REUTERS - Italian Prime Minister Silvio Berlusconi's approval rating has hit a new low, a survey showed on Wednesday, as he prepares for a confidence vote in parliament next month which could lead to early elections.
 
An IPR opinion poll posted on the website of left-leaning daily La Repubblica said Berlusconi's popularity had fallen to 35 percent, down two percentage points from a month ago and 10 points from November 2009. It was the lowest level since the 74-year old media tycoon won a landslide election in 2008. Berlusconi faces a confidence vote in both chambers of parliament on Dec. 14, and if he lost in either he would be forced to resign.
 
He said on Wednesday he was confident he could win, but most analysts expect him to be defeated in the lower house, where he no longer has a guaranteed majority since he split with his former coalition ally Gianfranco Fini last summer.

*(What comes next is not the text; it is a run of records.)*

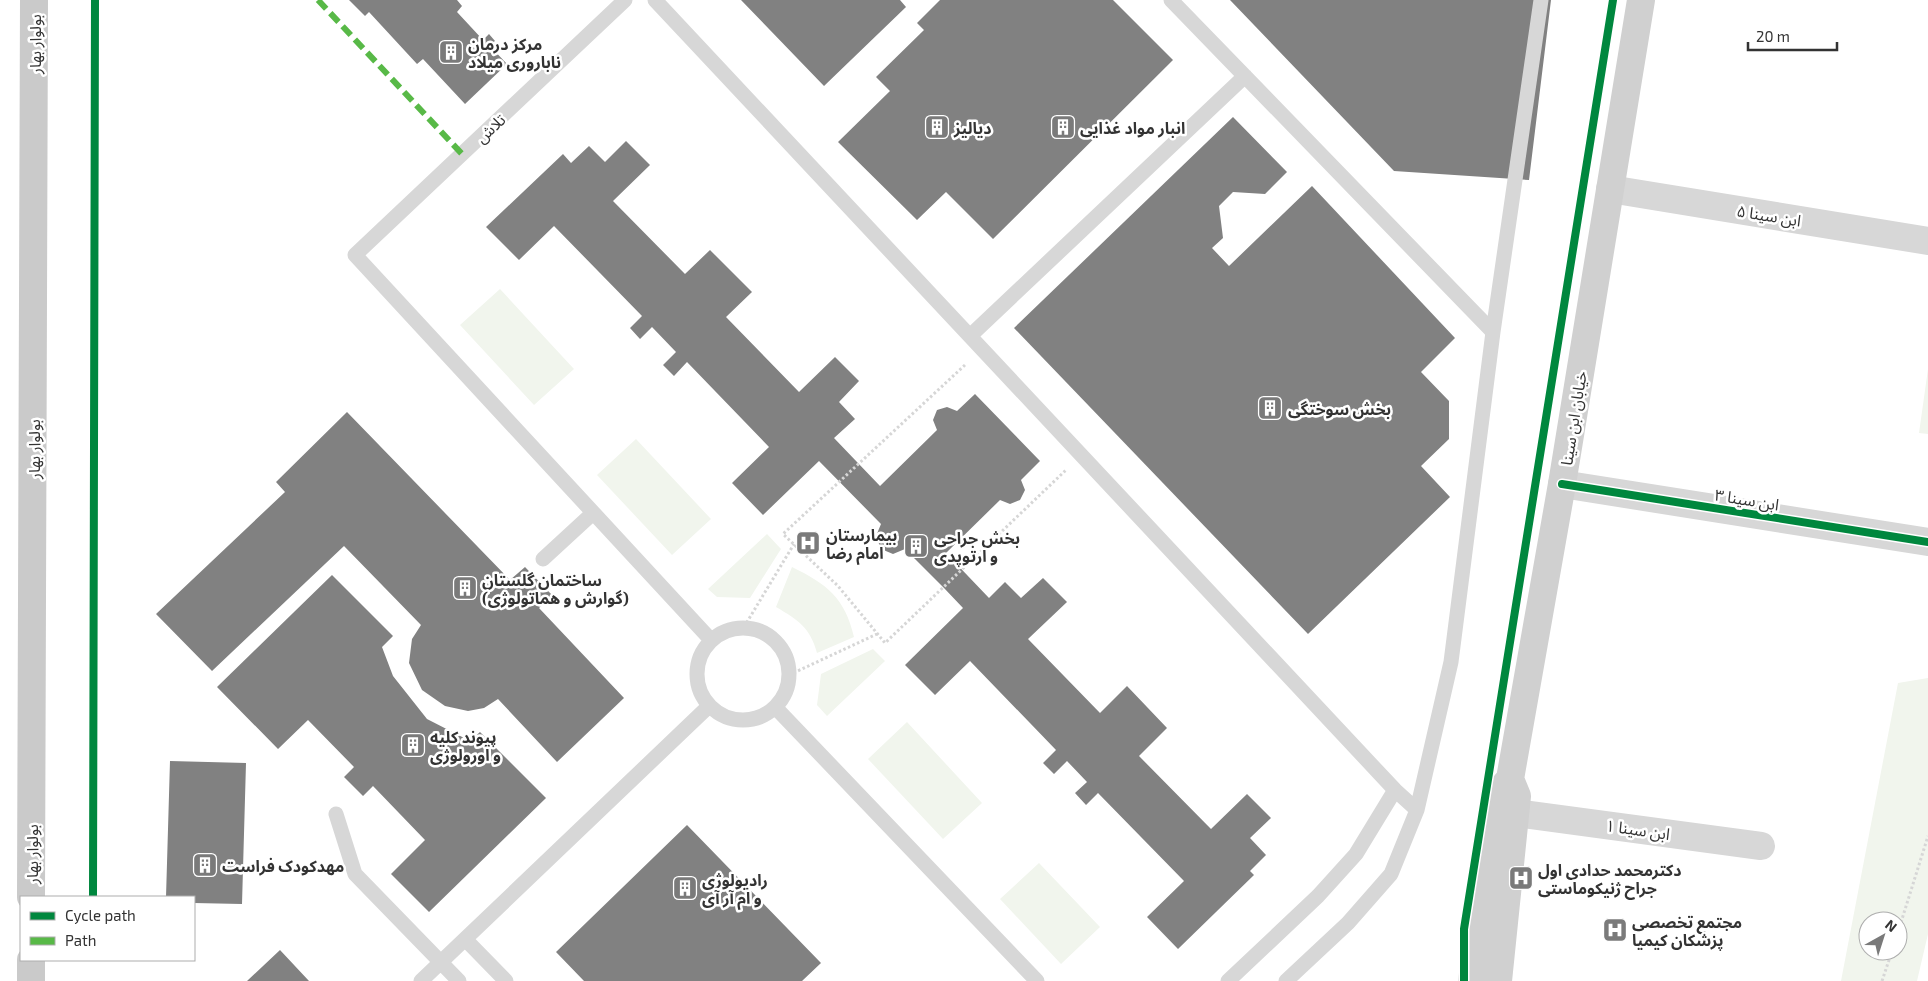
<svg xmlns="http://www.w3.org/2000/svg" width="1928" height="981" font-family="'Exo 2','Noto Sans Arabic',sans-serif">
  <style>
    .green { fill: #f1f5ed; fill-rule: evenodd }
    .building { fill: #818181 }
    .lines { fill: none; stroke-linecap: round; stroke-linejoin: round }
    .path { stroke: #d6d6d6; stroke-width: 3; stroke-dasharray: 2.5 2.5; stroke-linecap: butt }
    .lane { stroke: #d7d7d7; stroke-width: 15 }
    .street { stroke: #d7d7d7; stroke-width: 28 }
    .secondary { stroke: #d0d0d0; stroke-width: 28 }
    .primary { stroke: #cacaca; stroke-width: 28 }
    .quiet { stroke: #58b947; stroke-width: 6; stroke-dasharray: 12 6; stroke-linecap: butt }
    .cycleway-casing { stroke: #fff; stroke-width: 11 }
    .cycleway { stroke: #00873e; stroke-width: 8 }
    .labels { text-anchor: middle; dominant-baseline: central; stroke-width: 5; stroke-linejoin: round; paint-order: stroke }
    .poi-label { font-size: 16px; font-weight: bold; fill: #333; stroke: #fff; text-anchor: start }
    .street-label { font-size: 16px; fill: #333; stroke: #fff }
  </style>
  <rect width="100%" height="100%" fill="#fff"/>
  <path class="green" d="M500 289 574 369 534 405 460 325Z
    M1928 369V434L1919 433Z
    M636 439 711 519 672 555 597 475Z
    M767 534 781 549 750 598 717 597 708 589Z
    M792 567C827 584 845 598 854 637L817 653C810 627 798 620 776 607Z
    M873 649 885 661 827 716 817 705 821 674Z
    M1928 678V934L1917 981H1841L1898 683ZM1868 921H1898V951H1868Z
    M907 722 982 803 943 839 868 759Z
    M1039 863 1100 927 1061 964 1000 899Z"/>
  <path class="building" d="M349 0H457L462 6 457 12 483 40 489 34 495 41 489 45 507 64 465 104 423 59 417 64 369 12 365 16Z
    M741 0H900L906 7 824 86Z
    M940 0H1113L1173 60 993 239 946 192 917 220 838 142 890 91 876 77 924 30 917 23Z
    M1230 0H1551L1529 180 1394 171Z
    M1233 117 1287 172 1265 194 1233 192 1219 206 1223 238 1212 248 1229 266 1312 186 1455 338 1421 372 1449 401V439L1421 466 1450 497 1308 634 1014 328Z
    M626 141 650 165 613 201 685 274 710 250 752 292 726 317 799 392 835 357 859 381 839 402 855 419 834 438 880 486 937 430 933 420 937 410 947 407 957 411 975 394 1040 461 1021 480 1025 490 1020 500 1010 504 1000 500 946 553 989 598 1005 582 1021 598 1043 578 1067 602 1028 639 1100 713 1127 686 1167 728 1139 756 1211 829 1247 794 1271 818 1250 838 1266 855 1250 871 1254 875 1178 949 1147 917 1184 881 1098 793 1086 805 1075 793 1087 782 1067 761 1054 774 1043 763 1056 750 970 661 935 695 905 665 963 608 944 588 905 549 893 554 881 549 876 536 881 524 819 461 763 515 732 483 769 447 687 362 674 376 663 365 676 352 652 327 640 339 630 328 642 316 554 226 519 260 486 227 563 154 571 163 589 146 605 162Z
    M347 412 510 580 525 567 552 595 539 608 624 698 557 762 498 699 484 708 468 711 445 706 422 690 409 663 412 639 421 625 344 546 212 671 156 614 285 492 276 482Z
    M332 575 393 636 382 647 393 676 427 719 470 741 480 732 546 798 429 912 391 874 425 840 373 786 363 796 344 777 354 767 308 720 278 749 217 687Z
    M170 761 246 763 242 904 194 903V897H166Z
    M687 825 821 963 802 981H584L556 952Z
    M280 950 309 981H247Z"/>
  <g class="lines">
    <path class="path" d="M965 365 783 534 838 586 885 643 1066 470
      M744 627 794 544
      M789 675 877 634
      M1898 932 1928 836
      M1882 981 1892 951"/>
    <path class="lane" d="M625 0 355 255 711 640
      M655 0 1395 790 1417 810
      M1171 0 1493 332
      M970 336 1245 76
      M543 559 593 513
      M697 674a46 46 0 1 1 92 0a46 46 0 1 1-92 0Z
      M775 707 1037 981
      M336 814 355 874 459 981
      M465 939 506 981
      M421 981 709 706
      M1228 981 1318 896 1356 854 1395 790
      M1286 981 1348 923 1391 874 1417 810 1451 662 1493 332 1541 0"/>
    <path class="street" d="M1610 189 1928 241
      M1562 484 1928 542
      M1515 813 1761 846"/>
    <path class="secondary" d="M1472 981 1497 794 1510 779
      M1498 981 1517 796 1510 779 1562 484 1641 0"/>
    <path class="primary" d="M31 897 34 0
      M31 981V960"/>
    <path class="quiet" d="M318 0 462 154"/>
    <defs>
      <path id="cycleway" d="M1562 484 1928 542
        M93 897 95 0
        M1464 981V929L1613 0"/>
    </defs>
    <use href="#cycleway" class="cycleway-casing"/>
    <use href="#cycleway" class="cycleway"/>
  </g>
  <defs>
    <symbol id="building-square" viewBox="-11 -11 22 22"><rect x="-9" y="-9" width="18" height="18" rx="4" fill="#7a7a7a" stroke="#fff"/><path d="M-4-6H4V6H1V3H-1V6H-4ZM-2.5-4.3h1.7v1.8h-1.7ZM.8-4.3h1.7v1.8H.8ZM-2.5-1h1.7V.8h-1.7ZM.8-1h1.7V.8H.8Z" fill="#fff"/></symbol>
    <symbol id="hospital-square" viewBox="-11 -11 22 22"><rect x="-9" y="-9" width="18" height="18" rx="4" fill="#7a7a7a" stroke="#fff"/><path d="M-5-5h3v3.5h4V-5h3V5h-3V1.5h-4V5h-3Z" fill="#fff"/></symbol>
  </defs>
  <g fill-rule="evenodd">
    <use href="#building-square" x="437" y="38" width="28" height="28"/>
    <use href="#building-square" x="923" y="113" width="28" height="28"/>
    <use href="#building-square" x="1049" y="113" width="28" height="28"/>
    <use href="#building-square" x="1256" y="394" width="28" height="28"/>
    <use href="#hospital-square" x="794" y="529" width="28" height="28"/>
    <use href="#building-square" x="902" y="532" width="28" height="28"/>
    <use href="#building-square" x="451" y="574" width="28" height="28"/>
    <use href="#building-square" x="399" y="731" width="28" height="28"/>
    <use href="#building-square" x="191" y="851" width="28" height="28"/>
    <use href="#hospital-square" x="1507" y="864" width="28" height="28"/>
    <use href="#building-square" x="671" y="874" width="28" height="28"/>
    <use href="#hospital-square" x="1601" y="916" width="28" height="28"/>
  </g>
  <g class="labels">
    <g class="poi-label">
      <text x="468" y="43">مرکز درمان<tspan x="468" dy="18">ناباروری میلاد</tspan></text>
      <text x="954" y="127">دیالیز</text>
      <text x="1080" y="127">انبار مواد غذایی</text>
      <text x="1288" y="408">بخش سوختگی</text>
      <text x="826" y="534">بیمارستان<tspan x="826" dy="18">امام رضا</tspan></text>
      <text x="934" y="537">بخش جراحی<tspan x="934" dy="18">و ارتوپدی</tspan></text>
      <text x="482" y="579">ساختمان گلستان<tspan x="482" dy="18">(گوارش و هماتولوژی)</tspan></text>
      <text x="430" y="736">پیوند کلیه<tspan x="430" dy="18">و اورولوژی</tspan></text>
      <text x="222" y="865">مهدکودک فراست</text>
      <text x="1538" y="869">دکترمحمد حدادی اول<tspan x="1538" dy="18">جراح ژنیکوماستی</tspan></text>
      <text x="702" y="879">رادیولوژی<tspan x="702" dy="18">و ام آر آی</tspan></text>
      <text x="1632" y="921">مجتمع تخصصی<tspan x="1632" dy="18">پزشکان کیمیا</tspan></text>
    </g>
    <g class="street-label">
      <text transform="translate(34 44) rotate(-90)">بولوار بهار</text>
      <text transform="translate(490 128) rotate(-43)">تلاش</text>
      <text transform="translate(1769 215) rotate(9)">ابن سینا ۵</text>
      <text transform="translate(1573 418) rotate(-81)">خیابان ابن سینا</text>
      <text transform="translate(33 449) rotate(-90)">بولوار بهار</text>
      <text transform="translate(1747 499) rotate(9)">ابن سینا ۳</text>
      <text transform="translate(1638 829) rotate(8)">ابن سینا ۱</text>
      <text transform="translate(31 854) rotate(-90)">بولوار بهار</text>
    </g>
  </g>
  <rect x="20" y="896" width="175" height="65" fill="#ffffff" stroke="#adadad"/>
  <rect x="30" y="912" width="25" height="8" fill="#00873e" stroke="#adadad"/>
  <text x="65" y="921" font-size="15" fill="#333333">Cycle path</text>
  <rect x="30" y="937" width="25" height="8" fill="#58b947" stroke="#adadad"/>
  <text x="65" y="946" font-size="15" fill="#333333">Path</text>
  <g transform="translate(1883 936) rotate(39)"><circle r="24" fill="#ffffff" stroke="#adadad"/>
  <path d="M0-4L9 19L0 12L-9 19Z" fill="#7a7a7a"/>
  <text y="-8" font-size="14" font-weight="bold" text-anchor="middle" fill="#333333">N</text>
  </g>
  <path d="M1748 42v8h89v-8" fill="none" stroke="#333333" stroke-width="2.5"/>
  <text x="1756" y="42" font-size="15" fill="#333333" stroke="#ffffff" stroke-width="4" paint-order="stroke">20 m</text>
</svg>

Fini on Monday pulled his ministers from the government, further deepening the crisis. Should he lose the showdown in parliament, Berlusconi said the only alternative would be snap polls early next year -- two years ahead of schedule.
 
"If we win the confidence we will carry on working, otherwise we go to the polls," Berlusconi told reporters.
 
If the government collapses, President Giorgio Napolitano could appoint an interim administration to run business until new elections, like the one headed by former Finance Minister Lamberto Dini after Berlusconi's first government fell in 1994.
 
Berlusconi firmly rejects that option, and Defence Minister Ignazio La Russa, a Berlusconi loyalist, said early elections could be held at the end of March. Fini, the centrist UDC party and the centre-left opposition have called for a government of "national responsibility".
 
President’s warning
 
On Wednesday, Napolitano said Italy's political class should act responsibly. The current turmoil in financial markets could create further uncertainties for the country. The euro-zone's third largest economy, which has one of the world's highest public debts, has weathered the financial crisis better than many of its European peers and has been spared the kind of market pounding seen in Greece, Spain or Ireland.
 
But with worries about the euro-zone weaker links picking up in recent days, some analysts say that a prolonged political crisis could put Italy -- which has 30 billion euros worth of debt to roll-over in December alone -- in the market spotlight.
 
The IPR poll in La Repubblica said voters' intentions put Berlusconi's People of Freedom (PDL) party at 28.5 percent -- sharply below the result of the 2008 eelction -- while the centre-left opposition Democratic Party stood at 26 percent.
 
The party that would have most to gain from a snap poll appeared to be the Northern League, Berlusconi's sole coalition ally, which the survey credited with 12.5 percent of the vote.
 
Fini's Future and Freedom for Italy, which he created after being expelled from the PDL he had co-founded with Berlusconi, took just 5.5 percent.
 
Most opinion polls say that while Berlusconi would still likely win an early election, he might not get a majority in the Senate, which would make it almost impossible to govern.